Work closely with Product Managers, Data Scientists/Analysts, and cross-functional Software/Machine Learning Engineers to understand AIGC evaluation, safety, and data requirements, translating business problems into measurable ML tasks.

Communicate findings, experimental results, and data insights clearly to technical and non-technical stakeholders, supporting data-driven decision making.

Qualifications

Minimum

Undergraduate or postgraduate candidate currently pursuing a degree in Machine Learning, Computer Science, Software Engineering, or a closely related quantitative discipline.

Solid grounding in statistical theory & modeling, and transformer-based model fundamentals, acquired through coursework and practical projects.

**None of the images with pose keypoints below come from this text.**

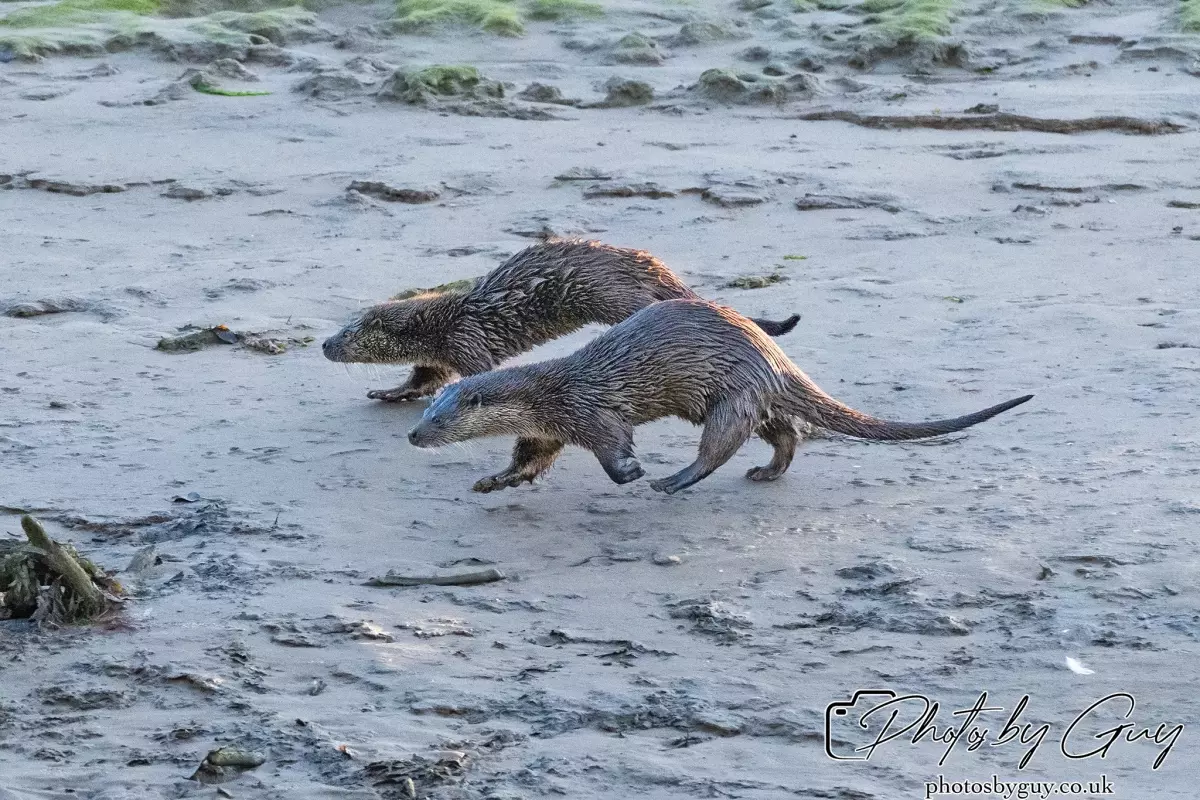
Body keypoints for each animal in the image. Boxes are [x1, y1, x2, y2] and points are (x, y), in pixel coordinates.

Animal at [322, 238, 800, 402]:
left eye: (349, 333)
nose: (325, 344)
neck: (443, 322)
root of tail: (645, 260)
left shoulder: (466, 340)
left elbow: (473, 372)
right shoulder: (438, 353)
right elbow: (421, 378)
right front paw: (387, 392)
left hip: (613, 293)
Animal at [406, 299, 1032, 495]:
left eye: (439, 420)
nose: (412, 435)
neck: (550, 393)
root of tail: (774, 355)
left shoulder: (591, 413)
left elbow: (613, 444)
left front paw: (631, 473)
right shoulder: (547, 428)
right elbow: (529, 461)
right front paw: (494, 480)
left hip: (733, 394)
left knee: (718, 448)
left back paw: (672, 481)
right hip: (756, 400)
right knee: (785, 433)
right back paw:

Past internship/research experience in generative AI, LLM/VLM, or deep learning models.

Proficiency in Python, plus Shell scripting, with hands-on experience building ML prototypes, data processing workflows, or experimental pipelines.

Familiarity with ML / data science ecosystems such as NumPy, pandas, PyTorch / TensorFlow, scikit-learn, or similar frameworks.

Strong problem-solving and analytical skills, with the ability to reason about model behavior, data quality, and performance trade-offs.

Effective communication and collaboration skills, enabling productive work with cross-functional partners including ML engineers, data teams, and product stakeholders.

Preferred

Experience working with SQL for data querying, aggregation, and analysis in large-scale or production-like datasets.

Exposure to large-scale data processing or distributed computing environments (e.g., Spark, Hive, Airflow, or equivalent).

Understanding of human-in-the-loop systems, data annotation workflows, or data quality challenges in the field of generative AI.

Demonstrated ability to build small projects, prototypes, or research experiments involving pre-training, post-training and evaluation of generative AI models.